Vaccination statistics continued to be prominent in U.S. headlines while concerns about India’s outbreak remained a focus in the Eastern Hemispheres. After the CDC announced over the weekend more than 50% of U.S. adults had received at least one dose of a vaccine, reports indicated the White House would embark on a widespread media campaign to stress shot eligibility. The CDC also confirmed earlier reports that data show only 6,000 cases of infections, or a rate of less than 0.01%, out of the 84 million Americans that have been fully vaccinated. Cases in India hit a record amid a concerning surge, the world’s fastest, that saw the country added to the U.K.’s no-travel list. India’s stock market dropped 1.8% Monday, spoiling a mostly positive day of trading in Asia. The EU increased its order size from Pfizer and BioNTech by 100 million doses to 600 million.  The U.S. State department is changing its travel advisory system to reflect coronavirus issues.  The non-binding ratings will reportedly label 80% of countries as “no-go zones.” The FDA halted production of the J&J vaccine at an Emergent BioSolutions plant in Baltimore.  At issue appears to be a key ingredient in 15 million doses at the plant which are now quarantined.

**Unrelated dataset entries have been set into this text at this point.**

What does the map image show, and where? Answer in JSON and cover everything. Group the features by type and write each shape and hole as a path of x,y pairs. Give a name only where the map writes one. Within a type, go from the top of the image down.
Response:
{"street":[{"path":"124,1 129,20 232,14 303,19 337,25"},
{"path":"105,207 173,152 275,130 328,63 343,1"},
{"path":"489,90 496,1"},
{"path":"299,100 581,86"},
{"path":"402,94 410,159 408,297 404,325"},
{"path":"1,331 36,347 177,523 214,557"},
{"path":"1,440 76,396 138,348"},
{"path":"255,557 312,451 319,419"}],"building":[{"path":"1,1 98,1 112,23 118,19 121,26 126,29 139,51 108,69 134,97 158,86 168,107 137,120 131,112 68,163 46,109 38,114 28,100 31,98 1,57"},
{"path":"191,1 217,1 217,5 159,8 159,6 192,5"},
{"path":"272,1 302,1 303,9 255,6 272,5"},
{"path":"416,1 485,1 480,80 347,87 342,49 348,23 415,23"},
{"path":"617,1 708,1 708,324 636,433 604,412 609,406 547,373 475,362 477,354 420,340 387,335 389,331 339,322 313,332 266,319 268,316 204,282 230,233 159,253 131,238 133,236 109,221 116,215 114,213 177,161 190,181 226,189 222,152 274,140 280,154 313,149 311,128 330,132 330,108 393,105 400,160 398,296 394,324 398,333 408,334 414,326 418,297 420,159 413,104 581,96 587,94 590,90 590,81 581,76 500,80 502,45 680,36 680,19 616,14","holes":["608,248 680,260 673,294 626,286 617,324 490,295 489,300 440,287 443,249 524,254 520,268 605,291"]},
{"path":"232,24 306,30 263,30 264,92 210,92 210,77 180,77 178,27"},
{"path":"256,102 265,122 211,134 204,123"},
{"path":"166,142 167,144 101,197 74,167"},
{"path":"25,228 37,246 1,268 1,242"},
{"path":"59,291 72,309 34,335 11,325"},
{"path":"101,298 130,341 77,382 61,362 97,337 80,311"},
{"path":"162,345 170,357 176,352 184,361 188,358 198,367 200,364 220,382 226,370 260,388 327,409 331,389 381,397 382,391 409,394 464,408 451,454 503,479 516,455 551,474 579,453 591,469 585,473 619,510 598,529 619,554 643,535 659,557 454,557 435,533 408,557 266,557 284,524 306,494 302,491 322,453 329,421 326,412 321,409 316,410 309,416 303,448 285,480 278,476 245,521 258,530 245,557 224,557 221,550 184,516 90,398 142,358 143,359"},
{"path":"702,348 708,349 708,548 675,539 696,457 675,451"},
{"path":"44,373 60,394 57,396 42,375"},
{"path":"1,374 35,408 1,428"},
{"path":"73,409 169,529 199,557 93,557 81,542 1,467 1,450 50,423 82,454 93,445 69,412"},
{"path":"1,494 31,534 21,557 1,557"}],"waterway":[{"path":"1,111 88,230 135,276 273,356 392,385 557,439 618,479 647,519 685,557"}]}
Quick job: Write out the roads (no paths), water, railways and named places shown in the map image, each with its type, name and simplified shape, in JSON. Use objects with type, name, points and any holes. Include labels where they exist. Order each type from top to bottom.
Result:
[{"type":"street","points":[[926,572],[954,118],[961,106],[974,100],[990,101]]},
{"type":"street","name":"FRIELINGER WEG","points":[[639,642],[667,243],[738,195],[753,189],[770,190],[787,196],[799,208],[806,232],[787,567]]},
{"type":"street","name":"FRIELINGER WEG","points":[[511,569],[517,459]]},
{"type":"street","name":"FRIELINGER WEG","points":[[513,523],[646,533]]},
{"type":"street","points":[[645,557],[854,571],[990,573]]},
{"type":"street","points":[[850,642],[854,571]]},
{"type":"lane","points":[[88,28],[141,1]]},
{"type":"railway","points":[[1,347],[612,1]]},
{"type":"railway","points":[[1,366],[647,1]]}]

24 HOURS OF MARKET ACTIVITY

U.S. Stock Stumble Trips up Global Equities Near Record Levels

U.S. stocks stumbled Monday from last Friday’s record levels as investors awaited corporate earnings announcements to fill a week almost void of economic data. Tech led losses, evidenced by the Nasdaq’s day’s-worst 1.0% drop. However, the S&P 500’s 0.5% decline was fueled by losses across nearly every sector. The Dow dropped 0.4%. Shares of Coca-Cola gained after the company beat analysts’ earnings expectations in a pre-market announcement. IBM rose in after-hours trading after reporting better-than-expected results while United’s shares dipped on a miss. Treasury yields also unwound a portion of last week’s move. After dropping 8 bps last week, the 10-year yield recovered 2.5 bps on Monday to close just above 1.60%. A break below that level last Thursday was blamed for technical momentum dragging the yield curve lower in the face of stellar economic data.

Treasury yields had pulled back slightly early Tuesday as Monday’s bout of weakness on Wall Street spread around the globe. Stocks closed mostly lower across Asia, led by a sharp decline in Japanese equities. Several major prefectures in the country are reportedly considering more restrictive measures to battle rising case counts. The negative momentum gained steam in Europe to drag the Stoxx 600 down 1.2% midway through the domestic trading session. U.S. stock futures had dropped around 0.4% at 7:30 a.m. CT. Global sovereign yields were relatively little changed in response equities’ turn lower. The 10-year Treasury yield, the daily laggard among the major sovereigns, was back near unchanged after trading down 1.4 bps around 7 a.m. CT.